##### Material for the task
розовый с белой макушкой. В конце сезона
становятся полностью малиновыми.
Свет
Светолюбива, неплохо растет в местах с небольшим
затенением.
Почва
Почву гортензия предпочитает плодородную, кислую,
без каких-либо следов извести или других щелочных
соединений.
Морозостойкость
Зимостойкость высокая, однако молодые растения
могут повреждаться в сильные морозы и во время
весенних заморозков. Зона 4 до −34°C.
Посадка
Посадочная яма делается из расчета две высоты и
##########
_Task to carry out_
Write out every entry exactly as it appears.

_Your solution_
розовый с белой макушкой. В конце сезона
становятся полностью малиновыми.
Свет
Светолюбива, неплохо растет в местах с небольшим
затенением.
Почва
Почву гортензия предпочитает плодородную, кислую,
без каких-либо следов извести или других щелочных
соединений.
Морозостойкость
Зимостойкость высокая, однако молодые растения
могут повреждаться в сильные морозы и во время
весенних заморозков. Зона 4 до −34°C.
Посадка
Посадочная яма делается из расчета две высоты и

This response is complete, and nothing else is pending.